Problem to solve:
Pull out every line of the records from the one containing "Consider the image. Under" down to the one containing "The house is", both included, and copy them verbatim.

Records:

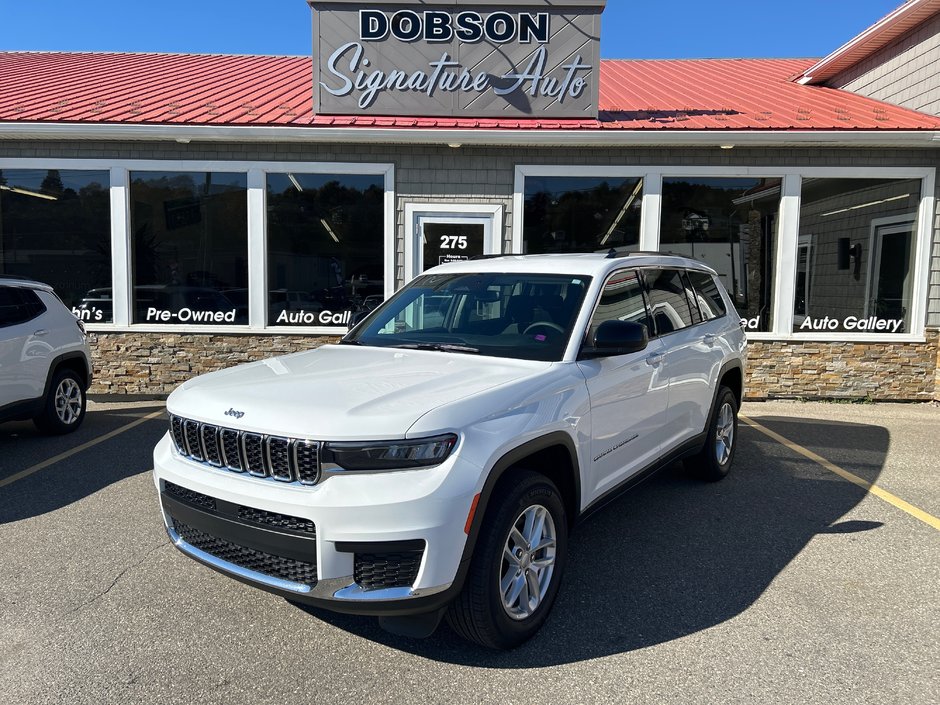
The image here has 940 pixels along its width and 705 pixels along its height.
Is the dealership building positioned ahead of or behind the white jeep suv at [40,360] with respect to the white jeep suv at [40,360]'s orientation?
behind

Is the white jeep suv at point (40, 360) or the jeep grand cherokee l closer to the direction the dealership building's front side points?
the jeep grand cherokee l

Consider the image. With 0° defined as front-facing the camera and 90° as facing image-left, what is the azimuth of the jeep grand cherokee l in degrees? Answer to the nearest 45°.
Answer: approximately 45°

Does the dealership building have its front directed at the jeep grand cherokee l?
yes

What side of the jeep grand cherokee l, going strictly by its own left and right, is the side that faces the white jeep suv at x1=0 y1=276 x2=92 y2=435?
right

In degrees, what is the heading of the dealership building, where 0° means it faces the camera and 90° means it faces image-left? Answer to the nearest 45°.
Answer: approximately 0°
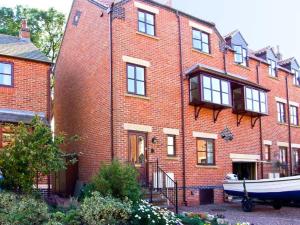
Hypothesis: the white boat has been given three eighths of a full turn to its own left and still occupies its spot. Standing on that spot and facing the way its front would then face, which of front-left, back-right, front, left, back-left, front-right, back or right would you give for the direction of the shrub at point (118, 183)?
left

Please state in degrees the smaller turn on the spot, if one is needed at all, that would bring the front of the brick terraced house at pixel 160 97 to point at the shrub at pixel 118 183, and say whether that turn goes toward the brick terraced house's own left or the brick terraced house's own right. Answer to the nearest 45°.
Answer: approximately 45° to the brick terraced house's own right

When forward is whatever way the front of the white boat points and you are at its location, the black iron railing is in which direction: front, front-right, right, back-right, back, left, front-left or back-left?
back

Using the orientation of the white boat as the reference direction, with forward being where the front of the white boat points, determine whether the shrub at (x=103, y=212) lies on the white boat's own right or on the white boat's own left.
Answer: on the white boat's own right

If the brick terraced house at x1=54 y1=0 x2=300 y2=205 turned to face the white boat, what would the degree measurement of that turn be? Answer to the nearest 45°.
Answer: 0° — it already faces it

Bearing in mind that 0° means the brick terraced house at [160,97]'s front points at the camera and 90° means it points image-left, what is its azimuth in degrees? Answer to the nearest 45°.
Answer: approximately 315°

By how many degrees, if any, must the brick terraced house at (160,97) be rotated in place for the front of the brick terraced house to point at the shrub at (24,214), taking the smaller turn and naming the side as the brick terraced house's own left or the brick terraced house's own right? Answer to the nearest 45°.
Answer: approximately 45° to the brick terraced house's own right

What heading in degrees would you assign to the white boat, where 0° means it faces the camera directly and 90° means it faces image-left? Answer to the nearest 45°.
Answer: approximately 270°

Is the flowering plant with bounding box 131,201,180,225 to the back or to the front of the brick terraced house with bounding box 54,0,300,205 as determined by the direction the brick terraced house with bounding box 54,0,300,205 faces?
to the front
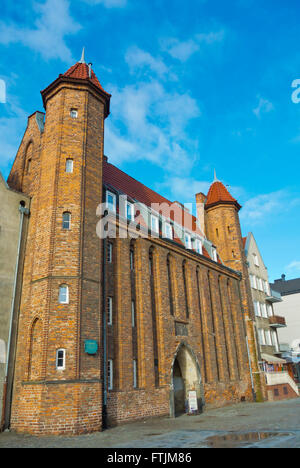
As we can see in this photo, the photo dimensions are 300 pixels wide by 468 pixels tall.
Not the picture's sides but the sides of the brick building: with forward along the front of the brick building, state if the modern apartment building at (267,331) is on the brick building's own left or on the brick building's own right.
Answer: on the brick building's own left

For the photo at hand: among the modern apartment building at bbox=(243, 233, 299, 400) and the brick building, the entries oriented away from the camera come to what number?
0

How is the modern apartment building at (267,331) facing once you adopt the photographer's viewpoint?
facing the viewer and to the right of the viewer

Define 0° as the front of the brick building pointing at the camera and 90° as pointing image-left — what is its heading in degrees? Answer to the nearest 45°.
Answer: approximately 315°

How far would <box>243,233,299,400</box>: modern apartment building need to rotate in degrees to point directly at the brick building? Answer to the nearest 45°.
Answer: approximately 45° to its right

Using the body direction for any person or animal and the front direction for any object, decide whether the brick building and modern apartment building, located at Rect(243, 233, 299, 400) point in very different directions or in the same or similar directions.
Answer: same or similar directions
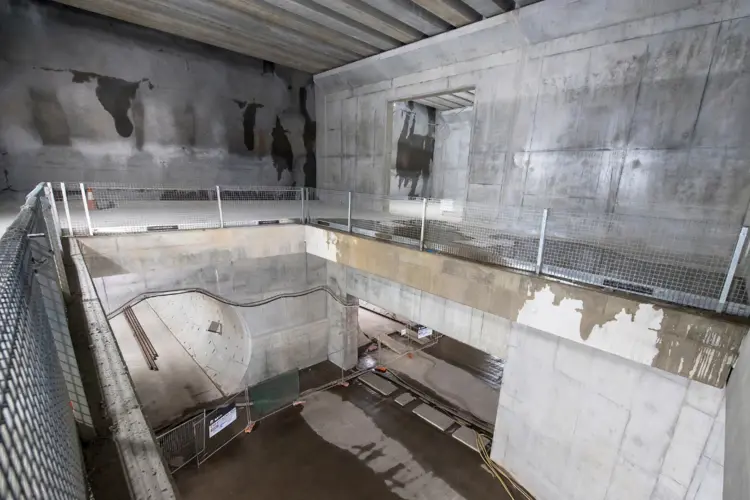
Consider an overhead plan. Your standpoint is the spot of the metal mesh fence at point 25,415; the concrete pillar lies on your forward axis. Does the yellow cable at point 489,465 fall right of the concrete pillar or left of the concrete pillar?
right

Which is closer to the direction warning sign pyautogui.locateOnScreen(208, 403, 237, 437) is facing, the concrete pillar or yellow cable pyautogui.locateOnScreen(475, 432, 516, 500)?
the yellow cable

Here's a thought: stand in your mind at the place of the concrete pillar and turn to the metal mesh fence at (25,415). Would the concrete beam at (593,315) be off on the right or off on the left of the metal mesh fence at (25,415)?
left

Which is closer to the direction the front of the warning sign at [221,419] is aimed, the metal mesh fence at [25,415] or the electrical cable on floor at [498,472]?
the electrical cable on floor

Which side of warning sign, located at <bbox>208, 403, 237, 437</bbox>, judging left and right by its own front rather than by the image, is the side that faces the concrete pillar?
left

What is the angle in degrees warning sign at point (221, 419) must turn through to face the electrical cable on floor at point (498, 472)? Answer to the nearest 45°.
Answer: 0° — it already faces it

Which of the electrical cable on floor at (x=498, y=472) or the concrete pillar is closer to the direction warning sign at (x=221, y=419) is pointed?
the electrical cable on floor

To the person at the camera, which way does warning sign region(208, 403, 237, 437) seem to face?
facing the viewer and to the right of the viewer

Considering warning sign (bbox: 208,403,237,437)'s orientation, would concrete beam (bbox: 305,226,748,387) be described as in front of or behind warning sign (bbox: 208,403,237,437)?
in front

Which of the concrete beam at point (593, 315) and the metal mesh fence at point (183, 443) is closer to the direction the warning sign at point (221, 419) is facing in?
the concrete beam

---

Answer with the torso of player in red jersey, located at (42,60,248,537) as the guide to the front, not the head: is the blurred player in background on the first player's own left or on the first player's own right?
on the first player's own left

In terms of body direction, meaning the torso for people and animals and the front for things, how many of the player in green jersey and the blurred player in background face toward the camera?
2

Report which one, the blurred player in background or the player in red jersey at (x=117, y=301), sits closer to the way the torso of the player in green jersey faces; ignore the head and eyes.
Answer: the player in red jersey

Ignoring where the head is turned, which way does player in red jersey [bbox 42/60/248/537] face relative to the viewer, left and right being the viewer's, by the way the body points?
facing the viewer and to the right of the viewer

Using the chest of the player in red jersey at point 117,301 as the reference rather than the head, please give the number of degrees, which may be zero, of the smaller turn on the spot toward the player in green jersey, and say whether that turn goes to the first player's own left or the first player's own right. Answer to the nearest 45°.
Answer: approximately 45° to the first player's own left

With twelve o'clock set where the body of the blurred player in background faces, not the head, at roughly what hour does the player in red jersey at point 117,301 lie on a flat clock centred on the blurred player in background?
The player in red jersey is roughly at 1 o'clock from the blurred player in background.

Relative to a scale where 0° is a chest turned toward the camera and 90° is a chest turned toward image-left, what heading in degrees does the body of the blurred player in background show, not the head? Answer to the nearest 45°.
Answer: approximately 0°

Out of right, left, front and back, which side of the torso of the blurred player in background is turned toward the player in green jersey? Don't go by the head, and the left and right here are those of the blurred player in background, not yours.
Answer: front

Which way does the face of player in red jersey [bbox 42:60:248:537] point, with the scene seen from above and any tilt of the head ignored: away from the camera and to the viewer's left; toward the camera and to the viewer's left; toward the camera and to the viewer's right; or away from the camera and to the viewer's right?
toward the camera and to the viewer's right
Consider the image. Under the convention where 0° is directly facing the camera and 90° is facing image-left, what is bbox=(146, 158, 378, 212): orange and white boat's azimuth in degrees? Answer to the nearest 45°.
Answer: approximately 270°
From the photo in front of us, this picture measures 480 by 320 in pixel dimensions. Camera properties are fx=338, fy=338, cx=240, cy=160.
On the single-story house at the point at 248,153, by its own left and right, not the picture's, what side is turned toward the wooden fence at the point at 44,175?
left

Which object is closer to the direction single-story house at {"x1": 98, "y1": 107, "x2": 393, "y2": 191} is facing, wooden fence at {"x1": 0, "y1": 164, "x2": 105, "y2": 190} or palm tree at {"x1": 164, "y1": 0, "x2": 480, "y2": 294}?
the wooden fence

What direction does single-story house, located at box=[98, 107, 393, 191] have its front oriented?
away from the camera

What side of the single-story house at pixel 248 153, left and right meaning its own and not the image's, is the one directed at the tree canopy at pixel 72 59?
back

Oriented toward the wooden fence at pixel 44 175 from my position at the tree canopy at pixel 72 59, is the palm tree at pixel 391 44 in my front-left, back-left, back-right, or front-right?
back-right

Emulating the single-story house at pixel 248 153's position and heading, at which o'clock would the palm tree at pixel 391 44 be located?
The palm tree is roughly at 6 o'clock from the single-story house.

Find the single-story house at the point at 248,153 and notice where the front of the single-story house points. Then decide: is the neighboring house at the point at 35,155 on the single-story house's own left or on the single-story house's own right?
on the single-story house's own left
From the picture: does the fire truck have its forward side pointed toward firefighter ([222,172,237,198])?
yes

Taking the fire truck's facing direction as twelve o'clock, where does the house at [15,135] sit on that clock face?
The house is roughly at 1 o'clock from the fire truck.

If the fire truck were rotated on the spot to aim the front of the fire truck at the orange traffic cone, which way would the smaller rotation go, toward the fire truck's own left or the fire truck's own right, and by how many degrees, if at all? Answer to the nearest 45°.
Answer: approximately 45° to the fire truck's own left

...

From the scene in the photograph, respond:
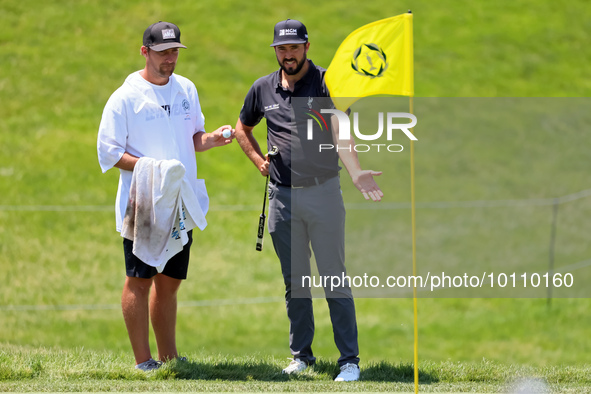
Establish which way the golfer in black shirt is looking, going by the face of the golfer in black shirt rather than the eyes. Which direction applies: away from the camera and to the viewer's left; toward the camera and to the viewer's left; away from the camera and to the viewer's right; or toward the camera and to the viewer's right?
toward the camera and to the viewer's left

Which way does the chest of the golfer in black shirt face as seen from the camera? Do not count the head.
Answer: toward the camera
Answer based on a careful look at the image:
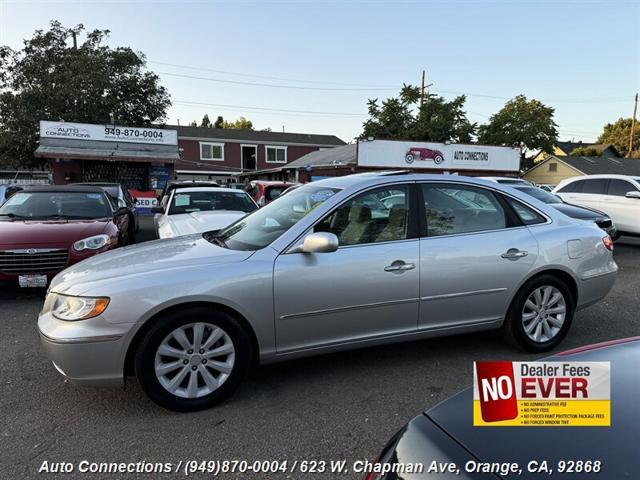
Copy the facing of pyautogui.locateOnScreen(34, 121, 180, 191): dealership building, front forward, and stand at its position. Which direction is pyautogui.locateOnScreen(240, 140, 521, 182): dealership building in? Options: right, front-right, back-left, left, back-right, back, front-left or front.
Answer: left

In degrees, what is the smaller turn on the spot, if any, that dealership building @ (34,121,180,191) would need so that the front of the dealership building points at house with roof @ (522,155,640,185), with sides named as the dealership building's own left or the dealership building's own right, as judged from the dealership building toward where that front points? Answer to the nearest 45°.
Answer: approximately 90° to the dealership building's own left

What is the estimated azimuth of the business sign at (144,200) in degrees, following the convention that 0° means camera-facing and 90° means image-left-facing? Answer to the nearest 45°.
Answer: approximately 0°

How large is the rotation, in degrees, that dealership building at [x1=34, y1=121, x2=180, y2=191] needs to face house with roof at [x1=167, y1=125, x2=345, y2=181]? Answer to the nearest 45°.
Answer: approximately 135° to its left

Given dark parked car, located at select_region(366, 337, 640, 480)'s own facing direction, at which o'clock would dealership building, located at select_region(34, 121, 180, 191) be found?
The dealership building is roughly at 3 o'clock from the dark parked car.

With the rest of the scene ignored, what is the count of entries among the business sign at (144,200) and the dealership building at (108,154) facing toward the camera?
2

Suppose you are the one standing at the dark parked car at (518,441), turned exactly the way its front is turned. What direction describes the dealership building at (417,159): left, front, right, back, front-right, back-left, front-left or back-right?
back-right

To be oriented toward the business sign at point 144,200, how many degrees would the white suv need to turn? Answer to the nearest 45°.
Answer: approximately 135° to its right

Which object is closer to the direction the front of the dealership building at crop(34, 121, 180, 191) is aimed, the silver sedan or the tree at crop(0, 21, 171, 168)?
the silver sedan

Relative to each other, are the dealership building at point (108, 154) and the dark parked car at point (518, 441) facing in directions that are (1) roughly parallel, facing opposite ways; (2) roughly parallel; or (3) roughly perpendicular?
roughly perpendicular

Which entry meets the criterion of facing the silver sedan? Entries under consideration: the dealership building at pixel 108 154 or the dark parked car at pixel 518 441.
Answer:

Answer to the exercise:
Consider the image. Under the convention where 0° is directly facing the camera and 90° is facing image-left, what is bbox=(146, 158, 378, 212): orange and white boat's azimuth in degrees? Answer to the nearest 45°.
Answer: approximately 270°
From the photo in front of us, this picture measures 480 by 320 in pixel dimensions. Camera properties are fx=338, fy=338, cx=240, cy=160.
On the single-story house at the point at 248,153, by its own left and right, not the picture's, what side is turned toward the wooden fence at the point at 44,175?
left

Which object is closer to the direction single-story house at {"x1": 98, "y1": 107, "x2": 393, "y2": 191} is facing, wooden fence at {"x1": 0, "y1": 164, "x2": 105, "y2": 190} or palm tree at {"x1": 164, "y1": 0, "x2": 480, "y2": 294}?
the wooden fence

What direction does single-story house, located at box=[98, 107, 393, 191] have its front oriented?
away from the camera

What side of the single-story house at pixel 248 153, left and right meaning its own and not the image's, is the one directed at the tree canopy at pixel 72 59?
back

Oriented toward the wooden fence at pixel 44 175 from my position at the tree canopy at pixel 72 59, is the palm tree at pixel 391 44 in my front-left, back-left, back-right, or front-right?
back-right

Emulating the single-story house at pixel 248 153's position and heading, at which o'clock would the palm tree at pixel 391 44 be located?
The palm tree is roughly at 6 o'clock from the single-story house.

Find the single-story house at the point at 248,153 and notice where the front of the single-story house points. Then decide: is the neighboring house at the point at 35,155 on the single-story house's own left or on the single-story house's own right?
on the single-story house's own left
From the picture: does the fire truck have its forward side pointed toward firefighter ([222,172,237,198])?
yes

Taking the fire truck's facing direction as twelve o'clock, where does the house at [15,135] sit on that clock face?
The house is roughly at 1 o'clock from the fire truck.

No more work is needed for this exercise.